[Rendered images with source text]
▼

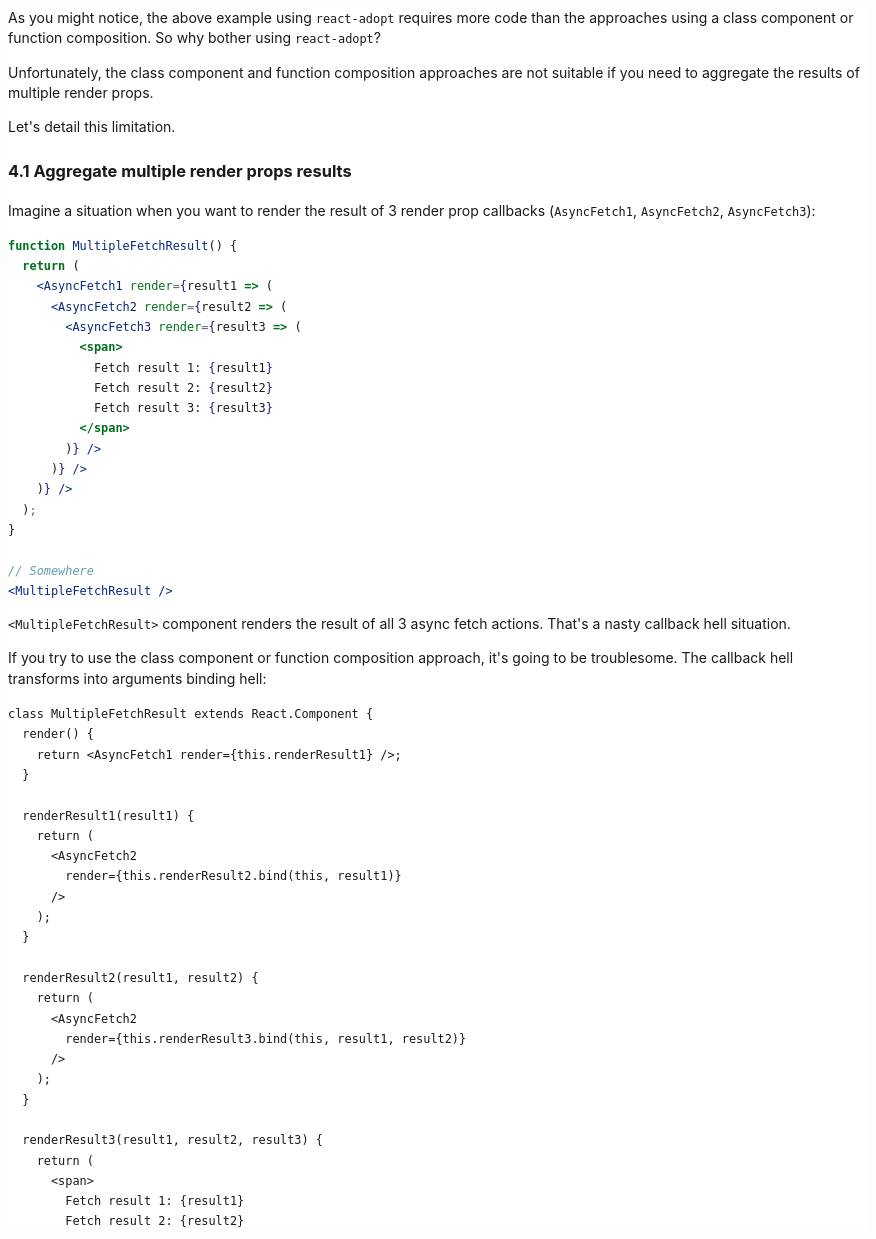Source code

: As you might notice, the above example using `react-adopt` requires more code than the approaches using a class component or function composition. So why bother using `react-adopt`?  

Unfortunately, the class component and function composition approaches are not suitable if you need to aggregate the results of multiple render props.  

Let's detail this limitation.  

### 4.1 Aggregate multiple render props results

Imagine a situation when you want to render the result of 3 render prop callbacks (`AsyncFetch1`, `AsyncFetch2`, `AsyncFetch3`):

```jsx
function MultipleFetchResult() {
  return (
    <AsyncFetch1 render={result1 => (
      <AsyncFetch2 render={result2 => (
        <AsyncFetch3 render={result3 => (
          <span>
            Fetch result 1: {result1}
            Fetch result 2: {result2}
            Fetch result 3: {result3}
          </span>
        )} />
      )} />
    )} />
  );
}

// Somewhere
<MultipleFetchResult />
```

`<MultipleFetchResult>` component renders the result of all 3 async fetch actions. That's a nasty callback hell situation.  

If you try to use the class component or function composition approach, it's going to be troublesome. The callback hell transforms into arguments binding hell:

```jsx{8,16}
class MultipleFetchResult extends React.Component {
  render() {
    return <AsyncFetch1 render={this.renderResult1} />;
  }

  renderResult1(result1) {
    return (
      <AsyncFetch2 
        render={this.renderResult2.bind(this, result1)} 
      />
    );
  }

  renderResult2(result1, result2) {
    return (
      <AsyncFetch2 
        render={this.renderResult3.bind(this, result1, result2)}
      />
    );
  }

  renderResult3(result1, result2, result3) {
    return (
      <span>
        Fetch result 1: {result1}
        Fetch result 2: {result2}
```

▲

**Prompt**
All of the data, minus its pictures, should be repeated exactly.

**Solved problem**
Source code

: As you might notice, the above example using `react-adopt` requires more code than the approaches using a class component or function composition. So why bother using `react-adopt`?  

Unfortunately, the class component and function composition approaches are not suitable if you need to aggregate the results of multiple render props.  

Let's detail this limitation.  

### 4.1 Aggregate multiple render props results

Imagine a situation when you want to render the result of 3 render prop callbacks (`AsyncFetch1`, `AsyncFetch2`, `AsyncFetch3`):

```jsx
function MultipleFetchResult() {
  return (
    <AsyncFetch1 render={result1 => (
      <AsyncFetch2 render={result2 => (
        <AsyncFetch3 render={result3 => (
          <span>
            Fetch result 1: {result1}
            Fetch result 2: {result2}
            Fetch result 3: {result3}
          </span>
        )} />
      )} />
    )} />
  );
}

// Somewhere
<MultipleFetchResult />
```

`<MultipleFetchResult>` component renders the result of all 3 async fetch actions. That's a nasty callback hell situation.  

If you try to use the class component or function composition approach, it's going to be troublesome. The callback hell transforms into arguments binding hell:

```jsx{8,16}
class MultipleFetchResult extends React.Component {
  render() {
    return <AsyncFetch1 render={this.renderResult1} />;
  }

  renderResult1(result1) {
    return (
      <AsyncFetch2 
        render={this.renderResult2.bind(this, result1)} 
      />
    );
  }

  renderResult2(result1, result2) {
    return (
      <AsyncFetch2 
        render={this.renderResult3.bind(this, result1, result2)}
      />
    );
  }

  renderResult3(result1, result2, result3) {
    return (
      <span>
        Fetch result 1: {result1}
        Fetch result 2: {result2}
```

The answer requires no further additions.